The Public Prosecution Service now concludes that the former top civil servant had heard about the so-called Palms memo, but did not consciously lie that he had not read it.
“Investigation has shown that the memo was discussed in consultations in which he participated and that the memo was referred to in e-mails, but not under the title ‘Palms’,” the OM writes on Thursday.
The memo was drawn up in 2017 by Sandra Palmen, at the time a senior lawyer at the Tax and Customs Administration. At the time, she warned that parents were unjustifiably in trouble due to the hard fraud hunt for childcare benefits from the Tax and Customs Administration.
Palmen called the tax authorities’ actions towards the parents “reprehensible”. She “emphatically” advised to adjust the working method, to declare the complaints of parents well-founded and to offer them some form of compensation.
If something had been done with Palmen’s warnings then, it could have prevented a lot of suffering for duped parents. The memo was only made public only in the fall of 2020. The official and political top of the Tax and Customs Administration claimed that they had not heard anything about it until then.

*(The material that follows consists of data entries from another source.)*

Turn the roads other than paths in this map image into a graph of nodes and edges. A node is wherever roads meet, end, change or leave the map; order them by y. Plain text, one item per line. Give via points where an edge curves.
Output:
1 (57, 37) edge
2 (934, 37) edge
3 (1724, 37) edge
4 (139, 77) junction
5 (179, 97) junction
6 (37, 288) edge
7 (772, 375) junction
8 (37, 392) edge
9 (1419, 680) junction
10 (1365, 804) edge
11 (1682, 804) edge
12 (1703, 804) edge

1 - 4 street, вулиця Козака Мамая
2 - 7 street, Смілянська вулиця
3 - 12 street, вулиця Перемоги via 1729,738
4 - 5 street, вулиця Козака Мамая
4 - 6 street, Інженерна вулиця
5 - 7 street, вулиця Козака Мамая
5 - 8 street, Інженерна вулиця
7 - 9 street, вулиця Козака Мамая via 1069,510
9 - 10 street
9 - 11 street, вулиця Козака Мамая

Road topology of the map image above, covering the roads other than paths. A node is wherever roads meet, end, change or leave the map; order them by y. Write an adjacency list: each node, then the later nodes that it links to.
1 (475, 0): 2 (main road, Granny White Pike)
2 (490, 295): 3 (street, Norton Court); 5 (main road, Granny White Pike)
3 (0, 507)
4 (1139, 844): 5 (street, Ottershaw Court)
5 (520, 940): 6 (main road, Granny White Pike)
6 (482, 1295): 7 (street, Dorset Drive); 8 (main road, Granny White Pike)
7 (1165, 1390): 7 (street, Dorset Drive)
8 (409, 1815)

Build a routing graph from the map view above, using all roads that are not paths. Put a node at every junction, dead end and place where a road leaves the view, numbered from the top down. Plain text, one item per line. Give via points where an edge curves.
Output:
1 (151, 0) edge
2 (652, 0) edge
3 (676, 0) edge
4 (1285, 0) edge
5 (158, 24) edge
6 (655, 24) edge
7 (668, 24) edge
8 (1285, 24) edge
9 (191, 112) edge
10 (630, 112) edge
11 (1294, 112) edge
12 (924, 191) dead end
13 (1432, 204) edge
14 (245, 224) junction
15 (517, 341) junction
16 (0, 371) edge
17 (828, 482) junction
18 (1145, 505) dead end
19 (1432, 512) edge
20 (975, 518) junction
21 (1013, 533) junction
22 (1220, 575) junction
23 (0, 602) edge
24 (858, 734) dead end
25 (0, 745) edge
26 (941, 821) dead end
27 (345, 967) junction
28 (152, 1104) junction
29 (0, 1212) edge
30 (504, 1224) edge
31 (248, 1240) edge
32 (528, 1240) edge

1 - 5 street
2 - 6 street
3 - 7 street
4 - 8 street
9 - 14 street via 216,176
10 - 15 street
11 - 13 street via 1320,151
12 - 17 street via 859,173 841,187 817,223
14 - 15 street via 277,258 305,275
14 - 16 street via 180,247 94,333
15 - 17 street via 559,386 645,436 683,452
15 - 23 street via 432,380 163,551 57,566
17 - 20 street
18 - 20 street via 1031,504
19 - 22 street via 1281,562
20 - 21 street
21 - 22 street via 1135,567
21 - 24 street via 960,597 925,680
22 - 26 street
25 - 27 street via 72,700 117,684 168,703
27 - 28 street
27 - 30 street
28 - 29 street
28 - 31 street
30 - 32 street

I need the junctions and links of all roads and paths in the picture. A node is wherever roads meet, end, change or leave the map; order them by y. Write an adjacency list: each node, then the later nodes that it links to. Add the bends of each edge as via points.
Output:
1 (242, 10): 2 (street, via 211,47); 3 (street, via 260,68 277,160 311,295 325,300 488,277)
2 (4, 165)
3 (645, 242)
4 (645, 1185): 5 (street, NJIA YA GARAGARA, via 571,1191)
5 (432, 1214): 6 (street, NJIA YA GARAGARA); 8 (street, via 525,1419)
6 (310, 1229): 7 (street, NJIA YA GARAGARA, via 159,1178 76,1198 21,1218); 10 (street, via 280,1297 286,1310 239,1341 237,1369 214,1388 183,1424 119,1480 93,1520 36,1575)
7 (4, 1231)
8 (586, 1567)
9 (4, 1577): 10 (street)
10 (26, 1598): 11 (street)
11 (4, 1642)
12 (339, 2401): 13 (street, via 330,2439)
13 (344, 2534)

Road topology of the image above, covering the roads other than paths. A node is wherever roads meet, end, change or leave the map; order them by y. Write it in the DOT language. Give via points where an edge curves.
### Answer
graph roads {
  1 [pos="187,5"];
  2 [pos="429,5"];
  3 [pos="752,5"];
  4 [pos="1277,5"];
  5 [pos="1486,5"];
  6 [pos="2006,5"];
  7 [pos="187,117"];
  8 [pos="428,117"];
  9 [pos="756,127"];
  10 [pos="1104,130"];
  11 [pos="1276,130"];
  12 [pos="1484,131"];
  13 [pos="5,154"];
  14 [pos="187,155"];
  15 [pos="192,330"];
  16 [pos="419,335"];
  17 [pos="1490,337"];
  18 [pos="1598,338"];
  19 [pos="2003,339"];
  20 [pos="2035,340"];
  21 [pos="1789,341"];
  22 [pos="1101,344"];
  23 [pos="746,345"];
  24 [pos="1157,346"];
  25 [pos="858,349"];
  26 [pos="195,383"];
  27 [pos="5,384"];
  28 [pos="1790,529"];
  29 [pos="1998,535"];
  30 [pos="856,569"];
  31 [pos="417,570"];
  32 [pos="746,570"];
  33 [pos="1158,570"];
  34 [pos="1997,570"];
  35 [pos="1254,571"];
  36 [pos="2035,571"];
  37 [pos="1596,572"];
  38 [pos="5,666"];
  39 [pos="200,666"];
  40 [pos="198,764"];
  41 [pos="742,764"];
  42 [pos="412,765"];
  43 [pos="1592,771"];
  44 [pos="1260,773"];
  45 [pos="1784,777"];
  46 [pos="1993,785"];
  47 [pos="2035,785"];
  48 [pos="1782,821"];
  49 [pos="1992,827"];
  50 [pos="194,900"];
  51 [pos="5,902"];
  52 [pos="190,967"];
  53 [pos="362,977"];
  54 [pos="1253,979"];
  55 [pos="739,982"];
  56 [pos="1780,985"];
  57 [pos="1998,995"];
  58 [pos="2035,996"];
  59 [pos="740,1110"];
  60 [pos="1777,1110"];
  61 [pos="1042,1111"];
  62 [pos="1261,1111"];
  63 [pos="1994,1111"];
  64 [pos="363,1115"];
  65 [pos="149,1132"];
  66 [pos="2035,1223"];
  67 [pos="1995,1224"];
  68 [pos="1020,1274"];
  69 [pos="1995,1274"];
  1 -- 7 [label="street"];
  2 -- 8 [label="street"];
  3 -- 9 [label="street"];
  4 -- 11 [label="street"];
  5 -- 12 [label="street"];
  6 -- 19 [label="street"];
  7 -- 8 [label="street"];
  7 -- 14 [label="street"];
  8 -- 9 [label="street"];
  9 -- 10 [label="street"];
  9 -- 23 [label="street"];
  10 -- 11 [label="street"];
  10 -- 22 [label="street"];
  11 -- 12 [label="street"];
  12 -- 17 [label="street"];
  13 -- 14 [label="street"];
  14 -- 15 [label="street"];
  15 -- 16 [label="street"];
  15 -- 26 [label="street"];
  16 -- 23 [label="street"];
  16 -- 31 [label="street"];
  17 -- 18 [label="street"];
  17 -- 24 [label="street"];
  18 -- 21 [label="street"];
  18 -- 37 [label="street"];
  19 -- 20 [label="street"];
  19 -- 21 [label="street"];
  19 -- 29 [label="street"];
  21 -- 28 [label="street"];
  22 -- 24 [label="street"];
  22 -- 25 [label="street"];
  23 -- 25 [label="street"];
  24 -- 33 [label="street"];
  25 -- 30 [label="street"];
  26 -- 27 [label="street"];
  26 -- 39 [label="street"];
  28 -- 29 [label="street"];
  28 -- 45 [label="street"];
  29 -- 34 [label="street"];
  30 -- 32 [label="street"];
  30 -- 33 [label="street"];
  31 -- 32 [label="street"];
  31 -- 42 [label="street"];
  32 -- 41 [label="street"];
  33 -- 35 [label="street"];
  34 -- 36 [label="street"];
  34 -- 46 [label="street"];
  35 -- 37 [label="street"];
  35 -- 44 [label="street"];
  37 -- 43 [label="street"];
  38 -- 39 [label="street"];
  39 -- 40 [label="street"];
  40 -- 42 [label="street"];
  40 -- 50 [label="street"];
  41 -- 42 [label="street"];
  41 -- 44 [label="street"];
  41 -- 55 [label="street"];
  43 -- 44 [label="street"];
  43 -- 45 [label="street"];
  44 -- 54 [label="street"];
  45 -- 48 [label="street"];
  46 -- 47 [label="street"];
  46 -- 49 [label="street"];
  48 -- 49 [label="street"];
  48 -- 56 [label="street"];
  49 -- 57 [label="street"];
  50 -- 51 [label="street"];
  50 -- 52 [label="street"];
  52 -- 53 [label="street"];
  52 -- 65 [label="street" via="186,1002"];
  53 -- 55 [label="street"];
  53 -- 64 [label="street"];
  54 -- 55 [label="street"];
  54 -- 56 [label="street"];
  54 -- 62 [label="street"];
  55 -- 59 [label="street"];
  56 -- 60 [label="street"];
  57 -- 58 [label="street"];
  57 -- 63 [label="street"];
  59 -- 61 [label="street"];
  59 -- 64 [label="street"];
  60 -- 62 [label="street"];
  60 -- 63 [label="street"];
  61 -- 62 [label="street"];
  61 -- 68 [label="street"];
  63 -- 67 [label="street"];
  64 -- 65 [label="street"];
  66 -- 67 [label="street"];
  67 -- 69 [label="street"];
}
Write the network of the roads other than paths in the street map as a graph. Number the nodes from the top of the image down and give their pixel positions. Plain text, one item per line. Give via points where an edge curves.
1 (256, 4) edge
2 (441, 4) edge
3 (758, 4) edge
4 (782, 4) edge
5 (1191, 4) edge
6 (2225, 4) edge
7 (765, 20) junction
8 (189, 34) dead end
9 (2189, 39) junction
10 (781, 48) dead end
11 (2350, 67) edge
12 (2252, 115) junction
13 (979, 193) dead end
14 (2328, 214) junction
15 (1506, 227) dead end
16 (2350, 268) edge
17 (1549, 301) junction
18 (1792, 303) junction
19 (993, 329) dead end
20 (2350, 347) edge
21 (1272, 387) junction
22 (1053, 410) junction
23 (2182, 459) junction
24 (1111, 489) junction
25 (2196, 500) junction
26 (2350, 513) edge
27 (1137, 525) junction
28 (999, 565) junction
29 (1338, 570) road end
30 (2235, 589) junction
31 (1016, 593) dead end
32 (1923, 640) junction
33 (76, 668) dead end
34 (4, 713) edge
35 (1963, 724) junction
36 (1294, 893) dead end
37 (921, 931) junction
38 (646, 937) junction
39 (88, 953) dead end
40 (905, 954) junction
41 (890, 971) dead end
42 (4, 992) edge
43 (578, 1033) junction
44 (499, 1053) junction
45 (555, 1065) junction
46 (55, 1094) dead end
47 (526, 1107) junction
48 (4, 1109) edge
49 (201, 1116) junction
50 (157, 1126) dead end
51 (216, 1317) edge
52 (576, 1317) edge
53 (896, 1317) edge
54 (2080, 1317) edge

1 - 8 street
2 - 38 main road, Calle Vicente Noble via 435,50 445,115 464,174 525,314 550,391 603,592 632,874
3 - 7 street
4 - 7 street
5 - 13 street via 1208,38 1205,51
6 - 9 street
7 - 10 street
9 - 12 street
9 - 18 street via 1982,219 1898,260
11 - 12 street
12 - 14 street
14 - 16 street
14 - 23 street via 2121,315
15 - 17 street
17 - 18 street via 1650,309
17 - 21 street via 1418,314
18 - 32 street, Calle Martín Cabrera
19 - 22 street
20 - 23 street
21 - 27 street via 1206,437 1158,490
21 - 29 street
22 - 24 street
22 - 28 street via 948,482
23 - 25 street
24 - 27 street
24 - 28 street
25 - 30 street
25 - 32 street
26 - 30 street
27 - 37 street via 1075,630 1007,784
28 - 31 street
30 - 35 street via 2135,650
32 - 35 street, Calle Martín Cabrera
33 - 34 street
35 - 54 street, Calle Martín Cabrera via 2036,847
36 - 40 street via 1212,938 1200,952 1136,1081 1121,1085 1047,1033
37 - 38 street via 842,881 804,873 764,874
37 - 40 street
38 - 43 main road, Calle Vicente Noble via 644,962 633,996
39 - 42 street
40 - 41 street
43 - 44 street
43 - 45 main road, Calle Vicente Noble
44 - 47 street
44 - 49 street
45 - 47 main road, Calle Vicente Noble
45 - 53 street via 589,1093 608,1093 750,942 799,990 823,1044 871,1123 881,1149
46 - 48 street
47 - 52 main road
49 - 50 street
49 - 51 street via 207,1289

Did Uijlenbroek really know nothing about memo?
Uijlenbroek stated at the end of 2020 that he had become aware of the memo through the media and that the document had not reached him in any other way. But a reconstruction by RTL Nieuws and Trouw showed that the memo had already reached the ministry in 2019.
That raised the question of whether Uijlenbroek really knew nothing about the memo. During the interrogations he was under oath and then lying is perjury. A criminal offense.
“I was able to take note of this memo through the media,” Uijlenbroek told the committee of inquiry on November 20, 2020. And a little later in the interrogation, “In no way did that memo ever reach me before this media release.”
By “taking note” and “reaching”, Uijlenbroek meant that he had never received, read or studied the memo himself before, he stated to the National Investigation Department.
The Public Prosecution Service now says that there is no question of perjury. This conclusion is drawn on the basis of Uijlenbroek’s statement to the National Investigation Department and the distance that the top official had from the content. Another factor is that during that period the memo “did not have the meaning that the document later acquired”, according to the Public Prosecution Service.